** INPUT DATA **
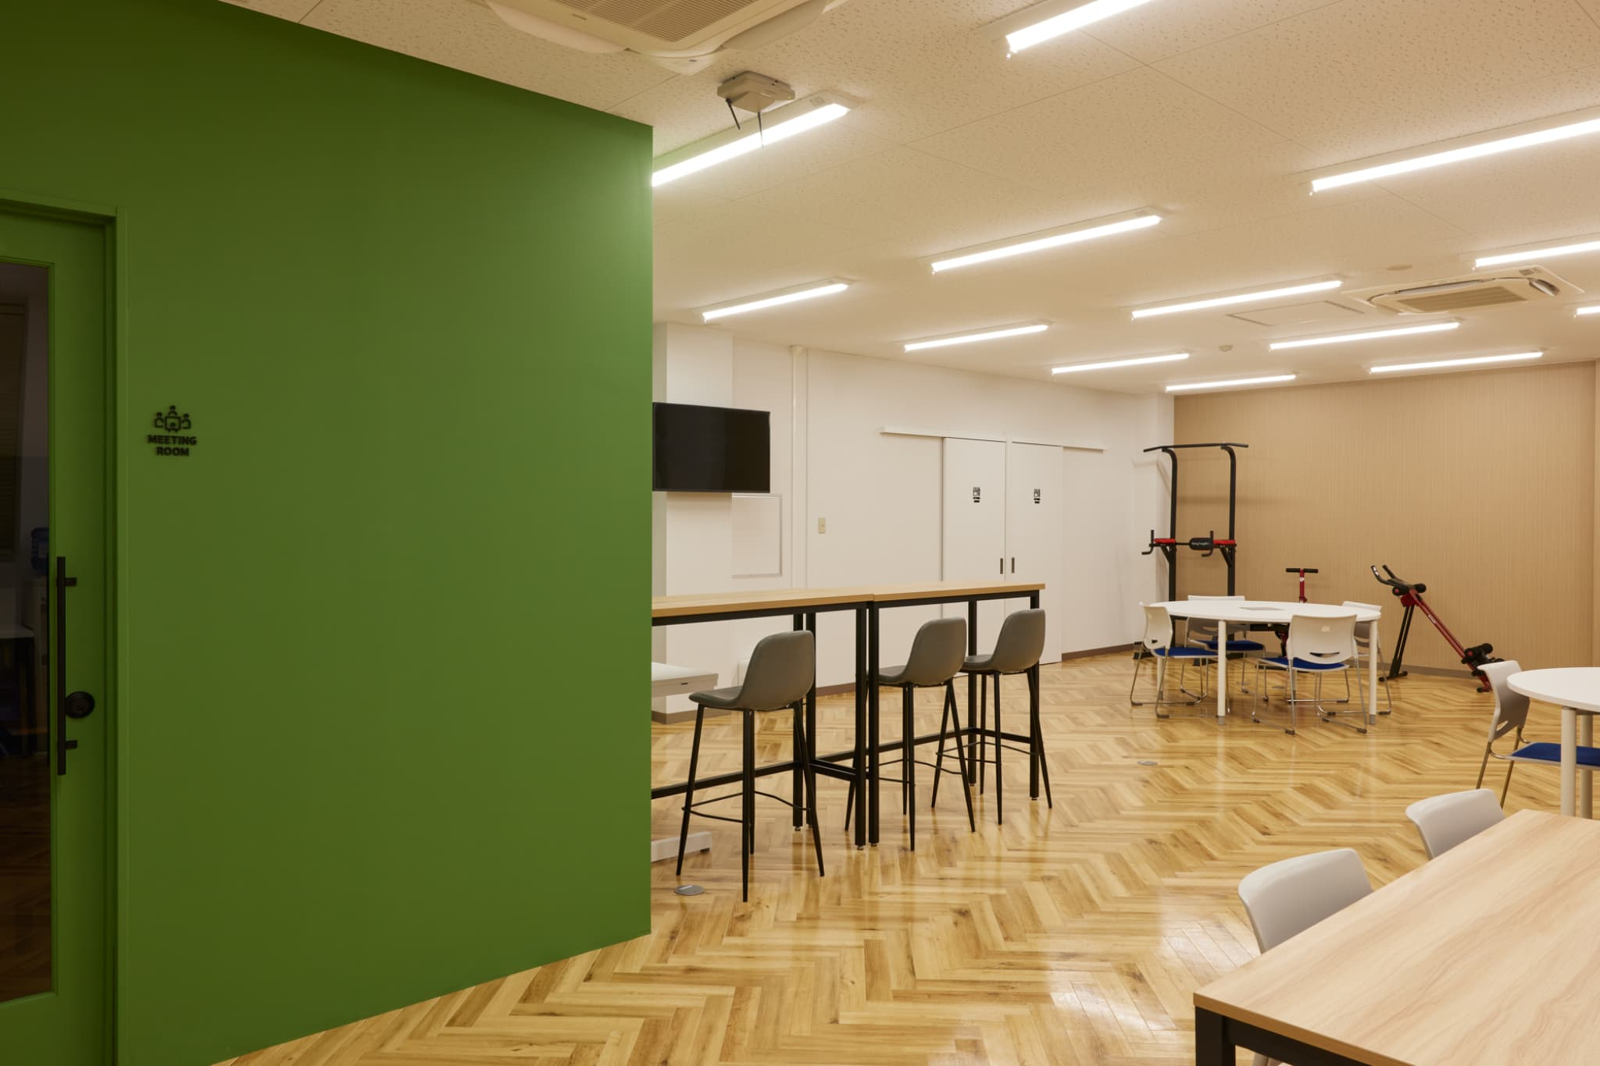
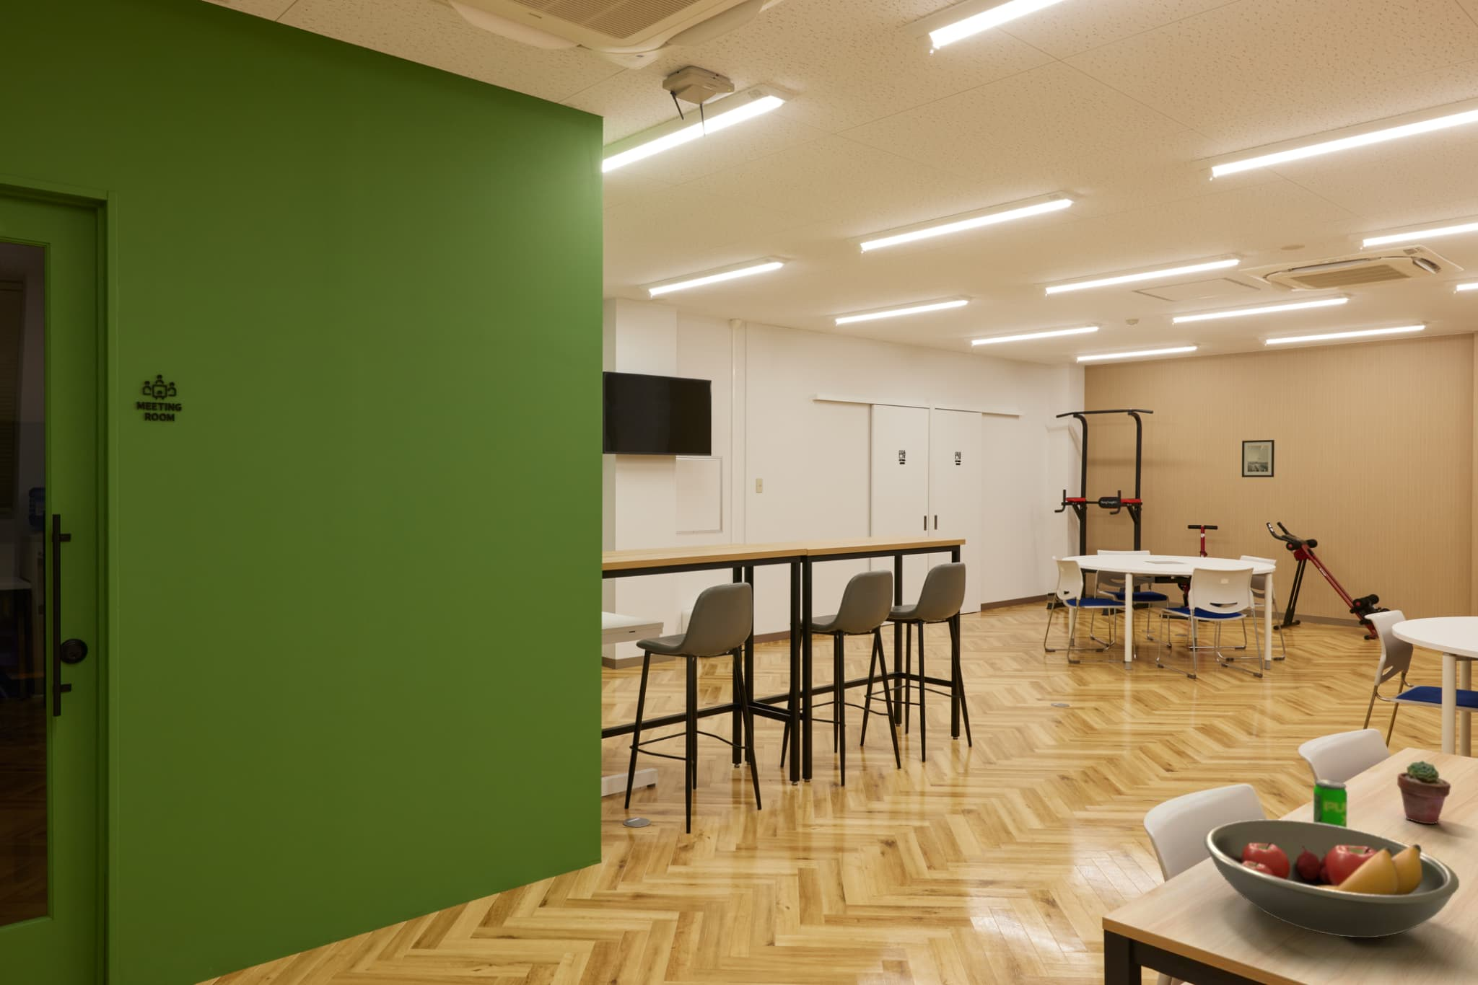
+ fruit bowl [1203,818,1460,938]
+ wall art [1242,439,1276,478]
+ potted succulent [1397,760,1452,824]
+ beverage can [1313,778,1348,828]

** EXERCISE INSTRUCTIONS **
Write out the whole listing exactly, with no pictures.

** EXERCISE ANSWER **
+ fruit bowl [1203,818,1460,938]
+ wall art [1242,439,1276,478]
+ potted succulent [1397,760,1452,824]
+ beverage can [1313,778,1348,828]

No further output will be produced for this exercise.